The leader of the hemispheric Organization recalled that the OAS has supported the government of Grenada in the strengthening its electoral institutions and processes, with Electoral Observation Missions dating back to 1984, and also mentioned initiatives related to trade, tourism, sustainable development and security.
“Our work to modernize the country’s civil registry system has been successful, with 100 per cent of birth records now digitized,” he said, and added that he expected this progress “would help strengthen governance, especially the delivery of services to citizens.”
Insulza recognized the many challenges that Grenada has faced in recent years, including the devastating effects of Hurricane Ivan in 2004 and the impact of the recent global economic recession.

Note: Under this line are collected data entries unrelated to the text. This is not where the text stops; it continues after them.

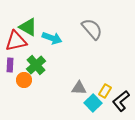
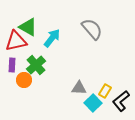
cyan arrow: rotated 72 degrees counterclockwise
purple rectangle: moved 2 px right
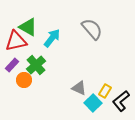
purple rectangle: rotated 40 degrees clockwise
gray triangle: rotated 21 degrees clockwise
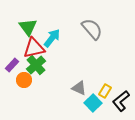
green triangle: rotated 24 degrees clockwise
red triangle: moved 18 px right, 7 px down
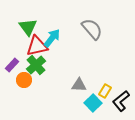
red triangle: moved 3 px right, 2 px up
gray triangle: moved 3 px up; rotated 21 degrees counterclockwise
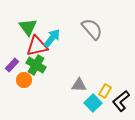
green cross: rotated 18 degrees counterclockwise
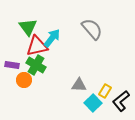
purple rectangle: rotated 56 degrees clockwise
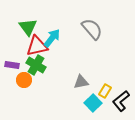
gray triangle: moved 2 px right, 3 px up; rotated 14 degrees counterclockwise
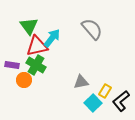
green triangle: moved 1 px right, 1 px up
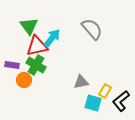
cyan square: rotated 30 degrees counterclockwise
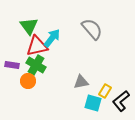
orange circle: moved 4 px right, 1 px down
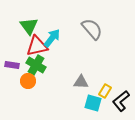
gray triangle: rotated 14 degrees clockwise
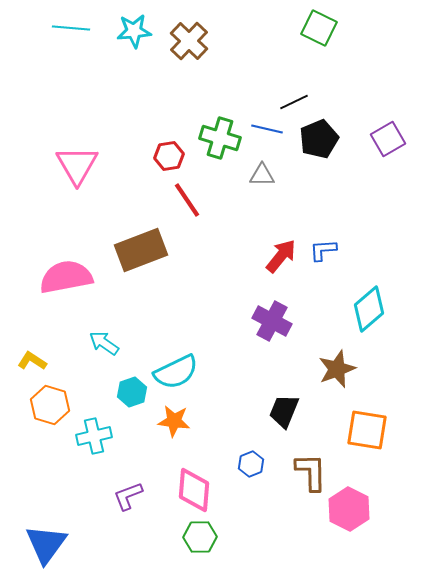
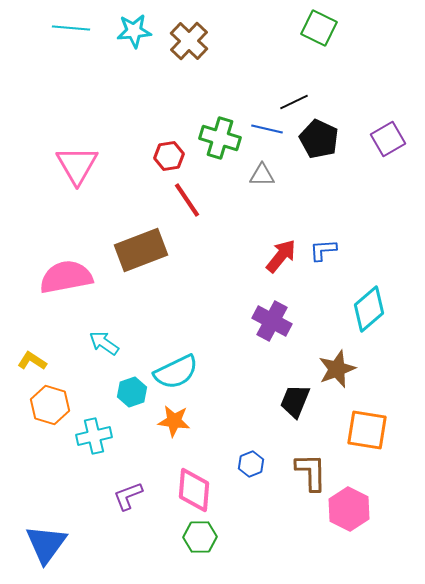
black pentagon: rotated 24 degrees counterclockwise
black trapezoid: moved 11 px right, 10 px up
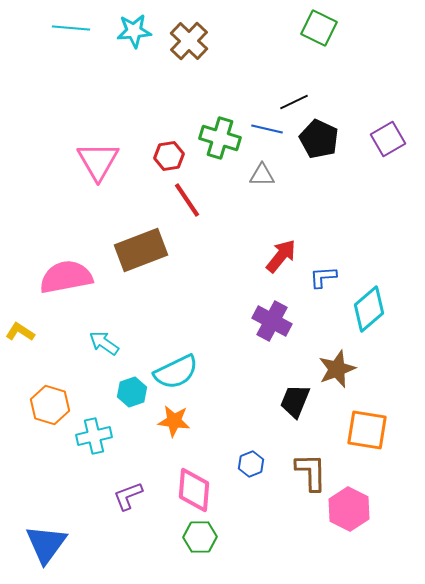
pink triangle: moved 21 px right, 4 px up
blue L-shape: moved 27 px down
yellow L-shape: moved 12 px left, 29 px up
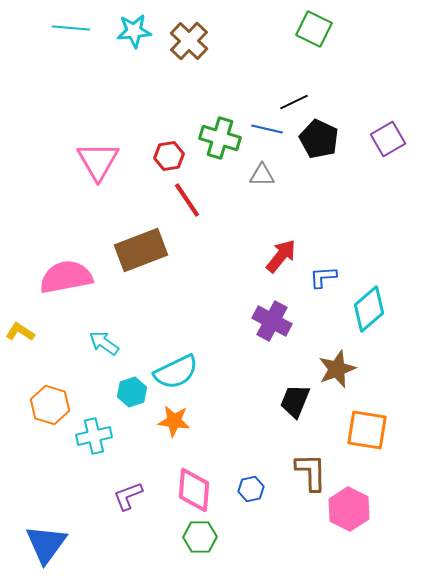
green square: moved 5 px left, 1 px down
blue hexagon: moved 25 px down; rotated 10 degrees clockwise
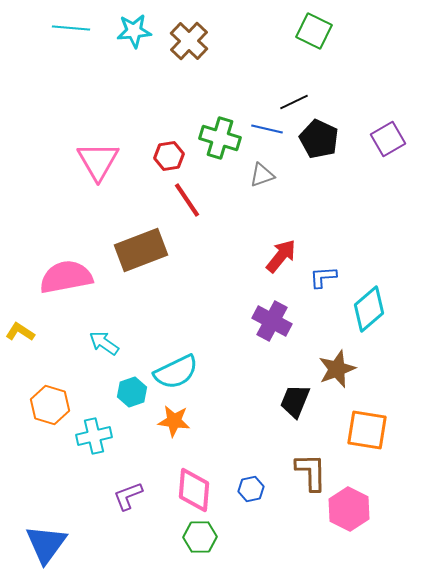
green square: moved 2 px down
gray triangle: rotated 20 degrees counterclockwise
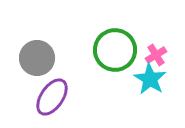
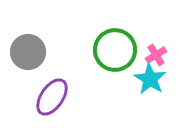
gray circle: moved 9 px left, 6 px up
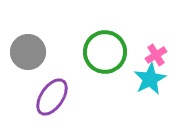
green circle: moved 10 px left, 2 px down
cyan star: rotated 12 degrees clockwise
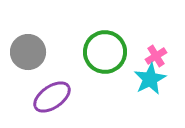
pink cross: moved 1 px down
purple ellipse: rotated 21 degrees clockwise
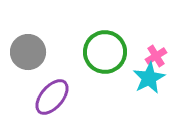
cyan star: moved 1 px left, 1 px up
purple ellipse: rotated 15 degrees counterclockwise
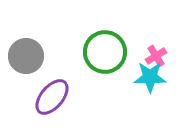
gray circle: moved 2 px left, 4 px down
cyan star: moved 1 px right, 1 px up; rotated 28 degrees clockwise
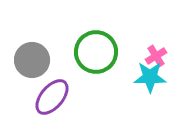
green circle: moved 9 px left
gray circle: moved 6 px right, 4 px down
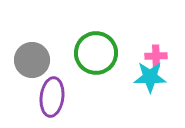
green circle: moved 1 px down
pink cross: rotated 30 degrees clockwise
purple ellipse: rotated 33 degrees counterclockwise
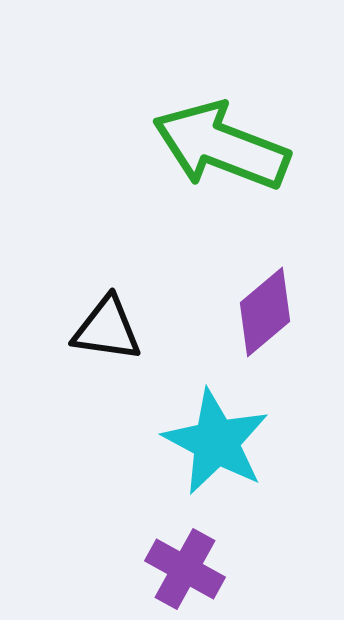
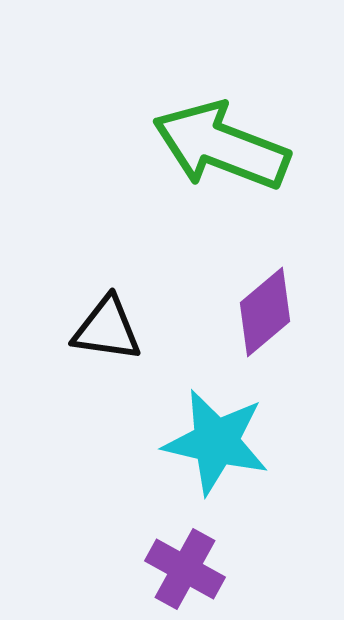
cyan star: rotated 15 degrees counterclockwise
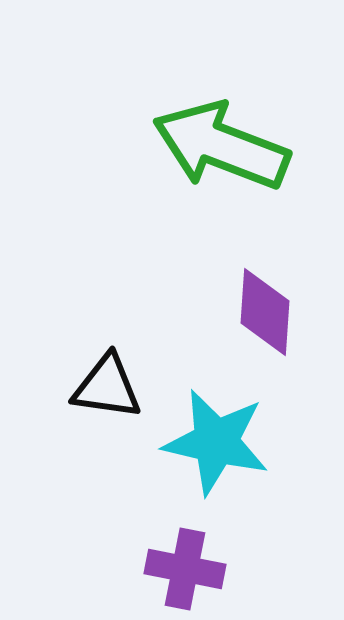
purple diamond: rotated 46 degrees counterclockwise
black triangle: moved 58 px down
purple cross: rotated 18 degrees counterclockwise
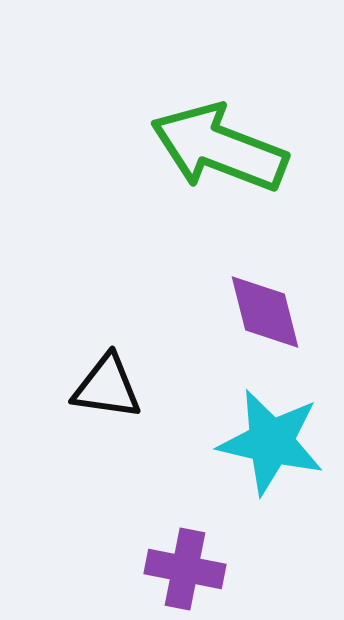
green arrow: moved 2 px left, 2 px down
purple diamond: rotated 18 degrees counterclockwise
cyan star: moved 55 px right
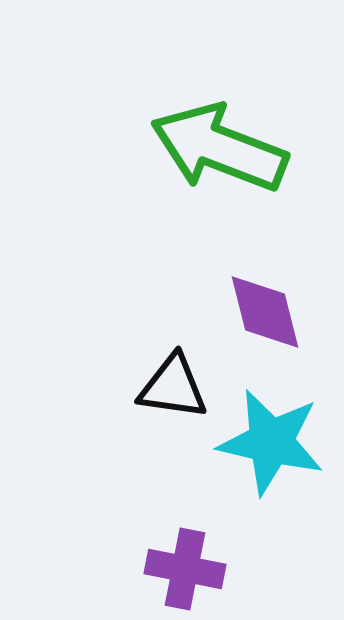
black triangle: moved 66 px right
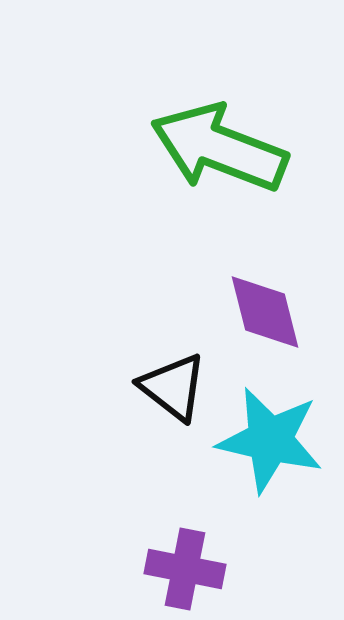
black triangle: rotated 30 degrees clockwise
cyan star: moved 1 px left, 2 px up
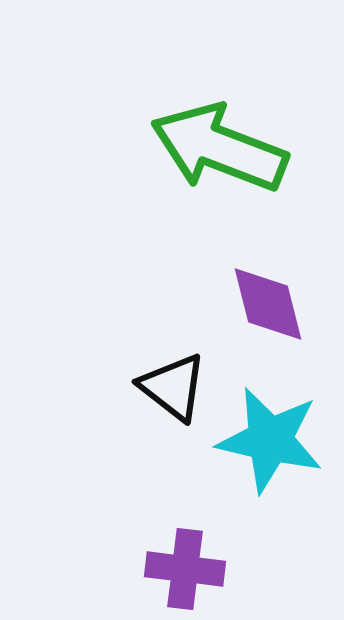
purple diamond: moved 3 px right, 8 px up
purple cross: rotated 4 degrees counterclockwise
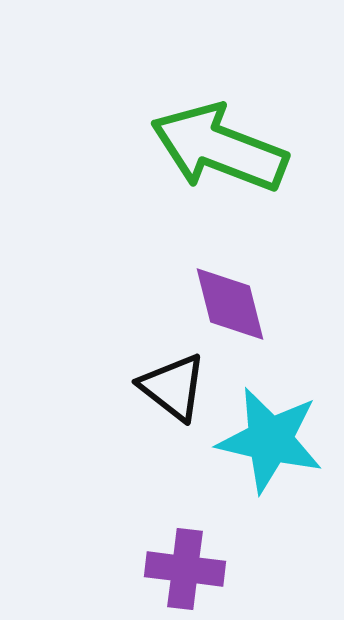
purple diamond: moved 38 px left
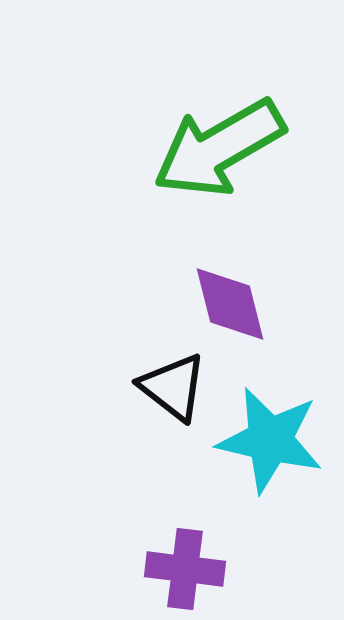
green arrow: rotated 51 degrees counterclockwise
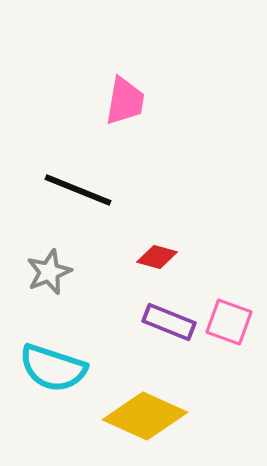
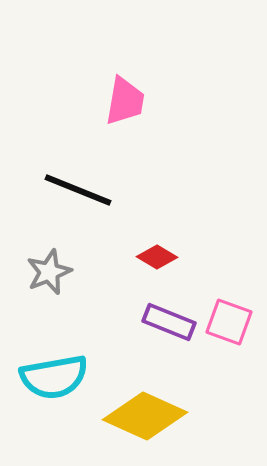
red diamond: rotated 15 degrees clockwise
cyan semicircle: moved 1 px right, 9 px down; rotated 28 degrees counterclockwise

In this regard he highlighted the leadership of Mitchell in the efforts to rebuild the country, as well as the determination and commitment of the governments and people of Grenada.
“I want to assure you that the OAS will continue to accompany Grenada as it seeks solutions to these and other problems,” he said, and cited as an example the regional conference on debt management in the Caribbean that will be organized jointly by the OAS, the government of Grenada and the Bertelsmann Foundation in November.
The chair of the Permanent Council and Representative of Peru to the OAS, Ambassador Walter Alban, introduced Mitchell, alluding to his "enviable and long trajectory" in the service of his country and his people.
"You represent a country in which the different cultures are the most important component of its human potential. The condition of a pluralistic and harmonious culture of your country enriches the gathering of the member states, and the considerations and deliberations of this Organization," he concluded.